I tugged on her apron tie as I passed to drop the bills onto the counter.

“Your order pad is still in the pocket,” I said.

She laughed and patted it. “I was in a hurry.” She pulled the apron off and tossed it in my direction. I folded it and laid it over the back of a chair. I could hear my ten-year-old sister, Lainey, playing in the living room. And faintly, the strains of the History Channel coming from the guest room, where Dad had been sleeping ever since shit had gotten real with his cancer.

“Good tip day?” I asked, snatching a few noodles from the colander.

“Decent.”

“I told you Ma, you’ve gotta flash that smile, maybe a little shoulder.
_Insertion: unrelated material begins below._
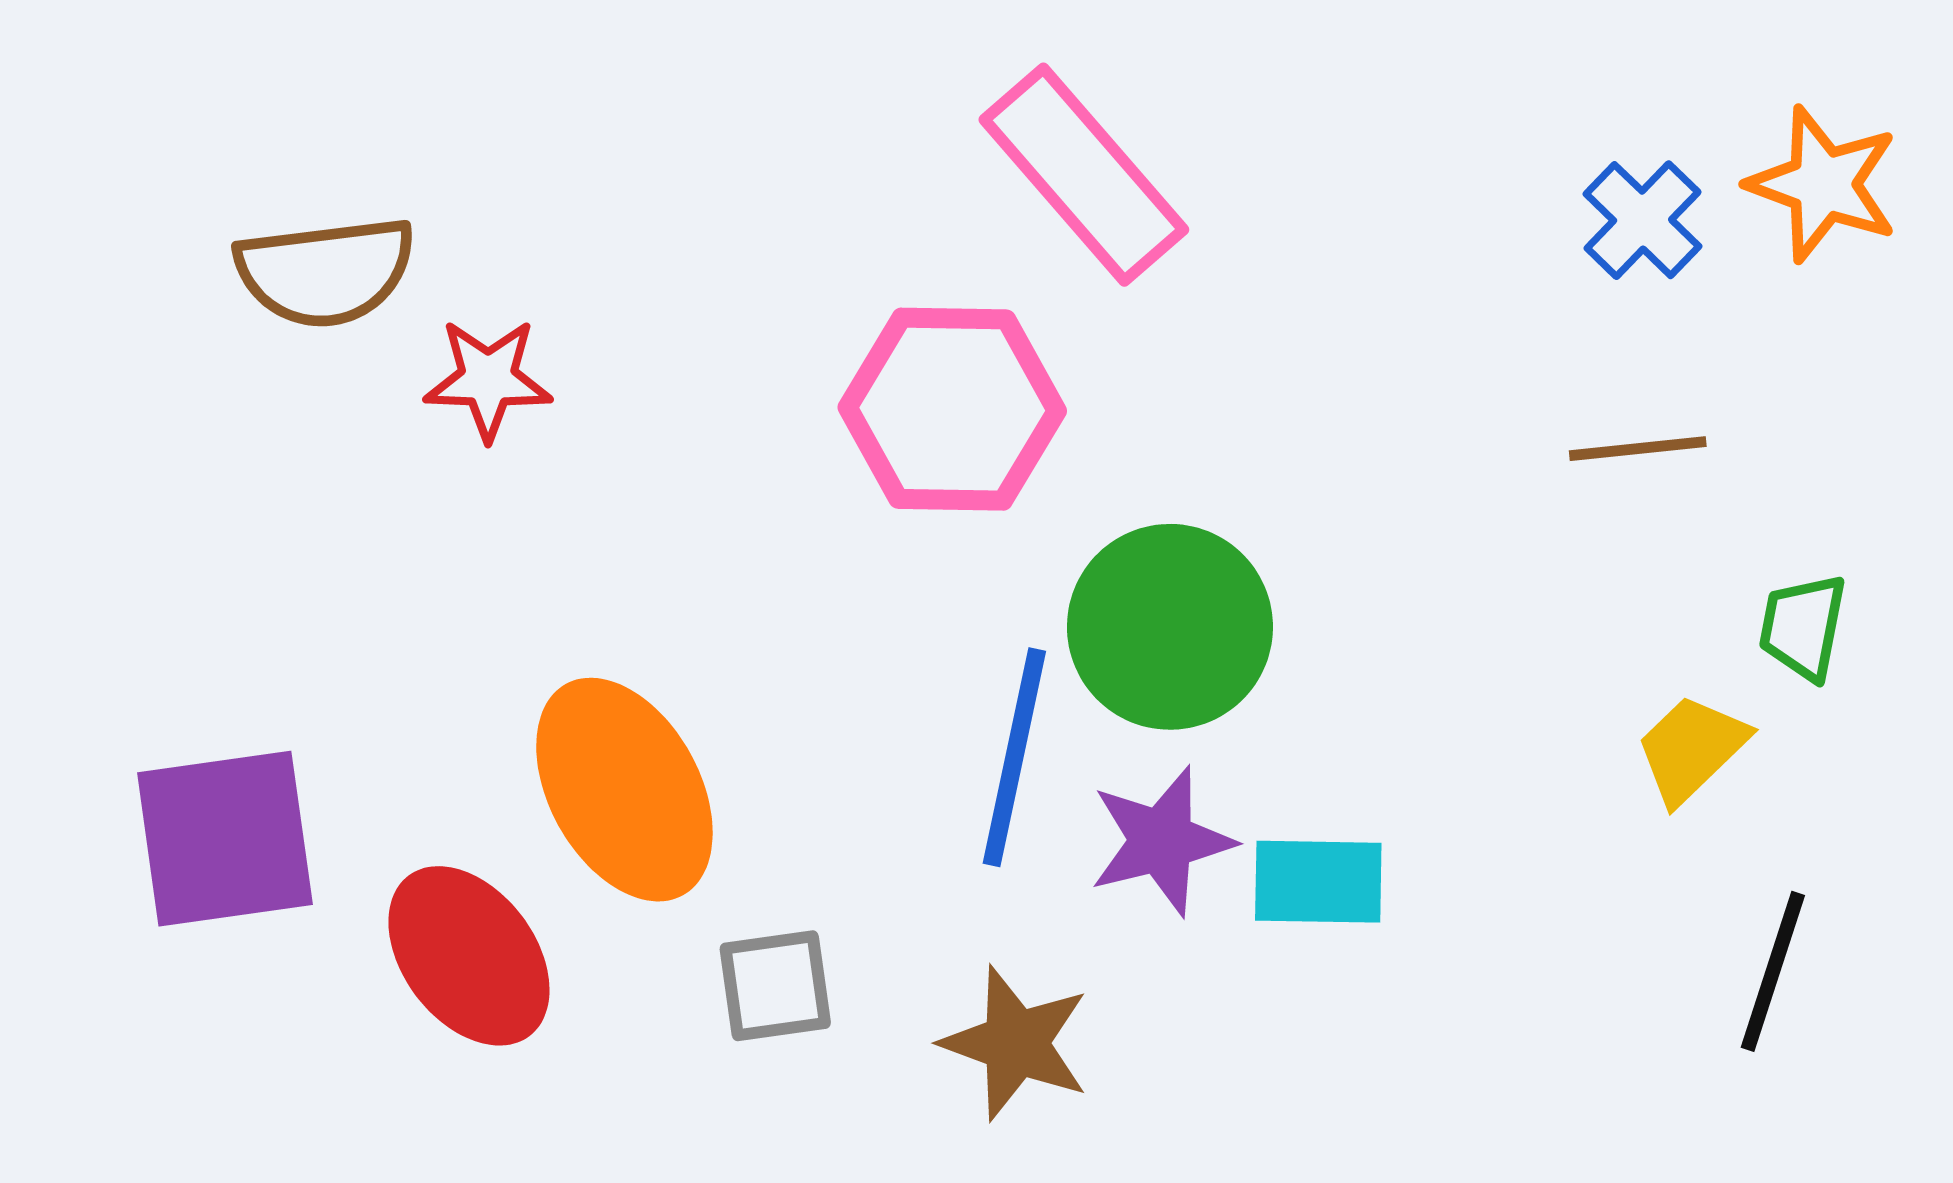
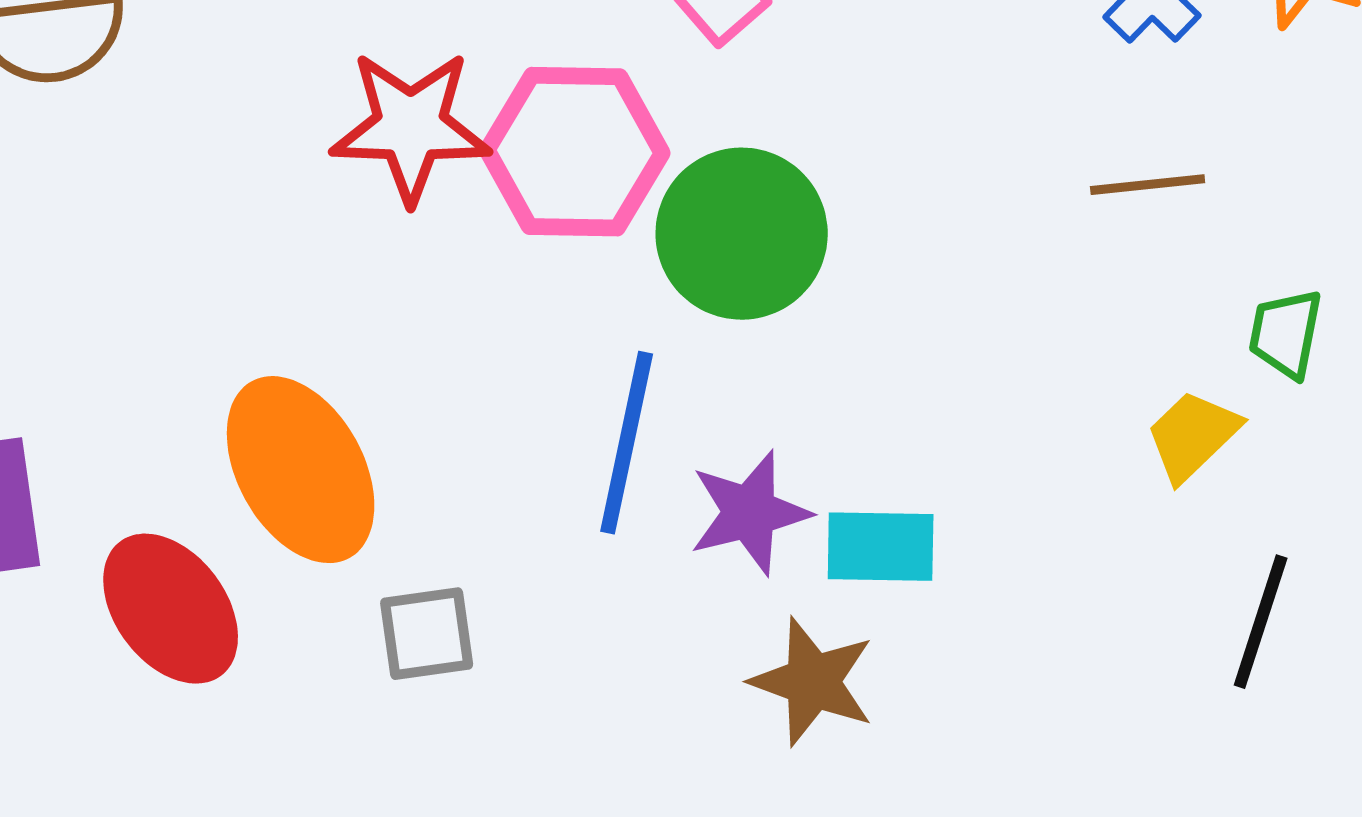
red star: (488, 379) -> (411, 127), moved, size x1.5
green circle: (1170, 627) -> (742, 234), moved
brown star: (1016, 1043) -> (813, 682), moved

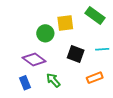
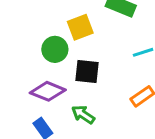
black square: (76, 54) -> (87, 72), moved

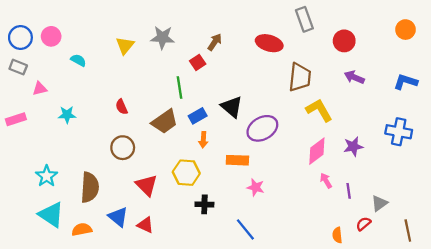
Dazzle them.” I winked when she gave me the Look—the one all parents were gifted with the second they popped out an offspring.

“More like blind them. Is that your secret?”

“Oh, I’ll always show some skin.”

She swatted me with her towel and I took the opportunity to steal another handful of noodles, then stood at the corner of the kitchen table to open the bills. Most months, our combined earnings were enough to cover them and the house payment once we’d taken my tuition out of the equation. Where it got tricky was the rent for the building my dad had leased just before he’d found out he was sick. The landlord had recently found a sub-letter, so we’d gotten out of what boiled down to an exorbitant storage fee, but now the medical bills were starting to come in, and the health insurance offered through my mom’s job at the diner was a joke. But better than nothing.

“How’s Dad today?” I was gone before he was up, but Mom’s head shake was enough. Not a good day, then. He was doing another chemo cycle after responding well to the previous ones.

“Left him heaving over the toilet this morning, bitching about how the chemicals were going to turn him into an Oompa Loompa.”